Mario: Definitely. It´ll be one of the most important audits. We´re preparing a very detailed audit plan to carry it out, which in fact has already been submitted in writing to the CNE.
It includes a list of the activities we´ll perform, out of which 3 are the most important: a uniqueness test, guaranteeing there is only one fingerprint per voter;
a universality test, meaning each voter has at least one fingerprint so he can vote; and finally a quality test,
guaranteeing that the quality of the fingerprints is homogeneous for all voters, so the system will take the same amount of time authenticating two different voters.
Shirley: Let´s read the messages we´re getting from Twitter.
Must all fingerprints be audited to weed out people with several identity cards? You just answered that one.
Miguel Alvas says "good morning, what would happen if I had problems with my fingerprint while trying to vote?"
Well, I think it´s the CNE´s job to clear such doubts, but do you have an answer?
Mario: Yes. In the case that the person doesn´t have a fingerprint on record, the system will let him vote and just record his fingerprint.
Another possibility is someone unable to place his fingerprint on the machine because he has a cast on or something: in that case the president
of the polling station will place his fingerprint and make a note that the voter couldn´t do it himself, enabling the person to vote.
Another case is the system not recognizing the person; if that happens,
the voter must fill out a so-called "regularization" form and then he´ll be allowed to vote.

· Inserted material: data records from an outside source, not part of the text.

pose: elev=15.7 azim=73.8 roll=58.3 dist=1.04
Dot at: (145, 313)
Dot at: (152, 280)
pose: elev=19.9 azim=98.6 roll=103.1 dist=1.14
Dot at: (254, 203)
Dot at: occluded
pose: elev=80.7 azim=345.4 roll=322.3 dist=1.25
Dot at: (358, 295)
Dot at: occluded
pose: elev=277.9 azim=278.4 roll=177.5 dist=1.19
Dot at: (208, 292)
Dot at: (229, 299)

Shirley: We have little time left. My last question is, if the fingerprint is not what activates the machine, but the people at the polling station, why was this system implemented? Why is this authentication system something positive for this election?

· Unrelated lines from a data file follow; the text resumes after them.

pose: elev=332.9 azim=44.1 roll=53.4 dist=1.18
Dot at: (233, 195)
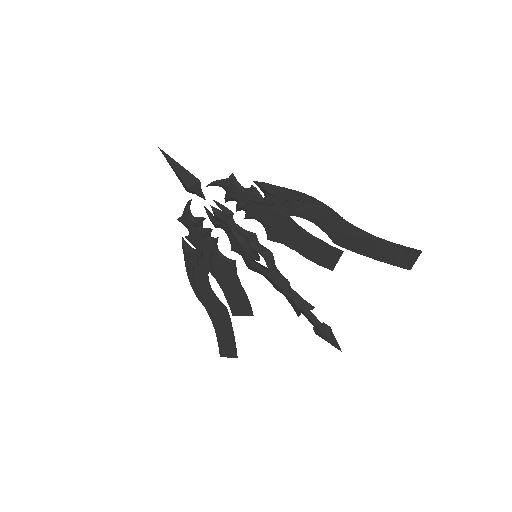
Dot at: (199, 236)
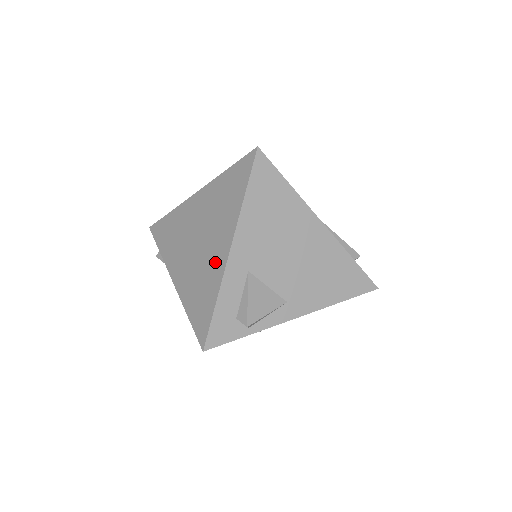
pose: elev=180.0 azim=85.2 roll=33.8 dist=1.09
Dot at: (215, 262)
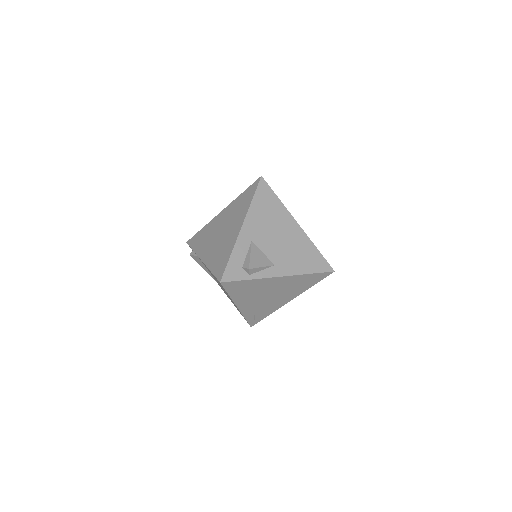
Dot at: (232, 236)
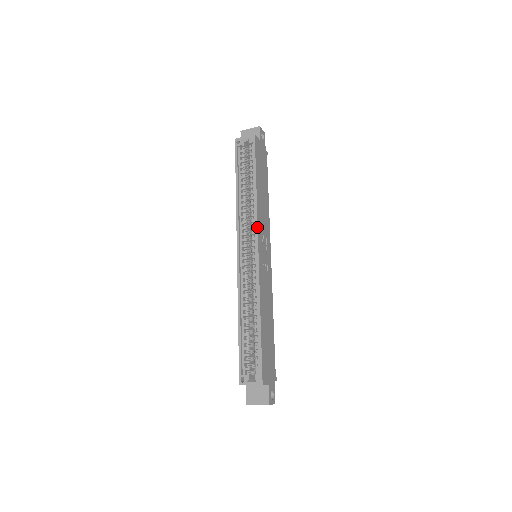
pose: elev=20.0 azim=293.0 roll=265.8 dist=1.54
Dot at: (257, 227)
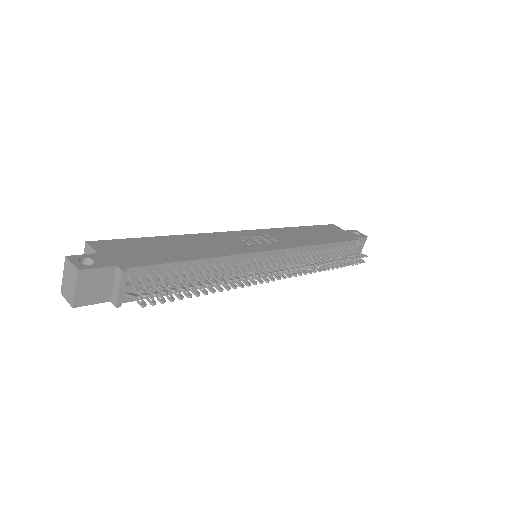
Dot at: (261, 230)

Miguel: The president of the polling station checks the voter´s ID, the voter registers his fingerprint and a blue light turns on,
which lets the president know that person is cleared to vote.
Once the voter is in the booth, the president needs to activate the voting machine.
Shirley: The question is, since in the end it´s the president who activates the machine, could there be still ´extra´ votes, virtual votes?
Miguel: The machine has a mechanism to limit these ´virtual´ votes; they´re limited now. They weren´t before.
Now, if that limit is reached, the machine is blocked.
Shirley: Thank you for coming. There´ll be another show so we can clear all these questions we´ve received via Twitter regarding the secrecy of voting.
For now, from what you have explained, voting is secure, reliable and above all, secret, since the time sequence of the process is randomized when stored and therefore irreproducible. Thanks for watching.